The Rapidian

Blue Bridge Games Brings Tabletop Gaming to Uptown

First-time entrepreneurs and long-time gamers Ken and Margaret Kleist opened Blue Bridge Games in early February. Located on Fulton street in the Uptown neighborhood, the store welcomes players of all ages and skill levels to experience the fun of tabletop gaming.

/Nathan Slauer

Tabletop games are having a moment. The board game industry surges with record sales as players from around the world flock to tabletop games as a fun and interactive alternative to digital entertainment.

Tapping into this interest are first-time entrepreneurs and experienced gamers, Margaret and Ken Kleist. The couple decided to turn their favorite pastime into a business with products for all ages and skill levels and a friendly, neighborhood atmosphere.

Located at 954 Fulton St East in Uptown, Blue Bridge Games opened its doors in early February. The store welcomes newcomers and diehard gaming enthusiasts alike to play together as part of the tabletop gaming community.

“A local game store is a not a new idea, but it was new to [the Uptown neighborhood in] Grand Rapids,” said Margaret Kleist. “A big part of the appeal of Blue Bridge Games was trying to create a space where we can curate an environment for other hobbyists.”

The spacious interior of Blue Bridge Games features an expansive inventory. Displays of new titles fill the front, a playspace with long tables stretches out in the back, and shelves packed with games line the walls.

While the store offers classics like Clue and Candyland, the Kleists encourage new gamers to expand their horizons and try more recent games. Fond memories of lazy afternoons playing old favorites like Monopoly with their families stick with the Kleists. However, they appreciate how complex games have become since their childhood.

“I remember slogging through games like Life,” said Margaret Kleist. “Nothing happens when it’s not my turn. It’s often clear who’s going to win from the first few minutes.”

Ken Kleist vividly recalls discovering Settlers of Catan as a student at Michigan State University and realizing how complicated games could be.

“[In Settlers] everybody stays in the game until the end,” said Ken Kleist. “When it’s not your turn, you’re trading with people and collecting resources. There’s something to keep you engaged even when it’s not your turn.”

“It was the first game where I was like ‘wow! This is really, really good.’ From that point on, it was a gateway to new games.”
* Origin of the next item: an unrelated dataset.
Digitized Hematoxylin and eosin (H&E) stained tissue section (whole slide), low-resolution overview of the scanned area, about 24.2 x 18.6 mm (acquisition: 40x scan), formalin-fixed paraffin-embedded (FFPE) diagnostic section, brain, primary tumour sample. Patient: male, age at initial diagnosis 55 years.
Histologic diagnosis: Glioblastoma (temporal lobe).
Recent gaming trends radically alter the standard dynamic of two to four players competing against one another on a simple board. Legacy games use boards that permanently change over the course of each play session, while cooperative games involve players teaming up against the board itself to prevent the spread of contagious diseases or defeat cosmic monsters. These innovations allow large groups to develop collective narratives that can be returned to upon each replay.

For those looking to check out new games without a commitment, Blue Bridge Games offers a game rental library. For a small fee, visitors can rent one of over 100 titles and try it out in the playspace. Store memberships permit overnight rentals, so players can borrow games to play at home, parties, or happy hours.

Store events include walkthroughs of new games and a regular night of light, party games at City Built Brewing Company.

Blue Bridge Games aims to lower the barrier to entry for new gamers. Game stores often develop cliquey cultures with players acting as gatekeepers and intentionally playing games with steep learning curves.

“We really want to create a welcoming environment, where everybody can ask questions about games without fear of being judged for how cool or nerdy that game is,” said Margaret Kleist. “A judgement-free zone.”

The effort to launch Blue Bridge Games started in January 2018. Original plans went up in smoke when the first building caught fire, delaying a scheduled grand opening during the holiday season.

Setbacks did not discourage the Kleists, who felt eager to secure a venue in a thriving business district bustling with active, curious residents. Their dream of starting an exciting new board game store was just beginning.

“It’s been a labor of love,” said Margaret Kleist.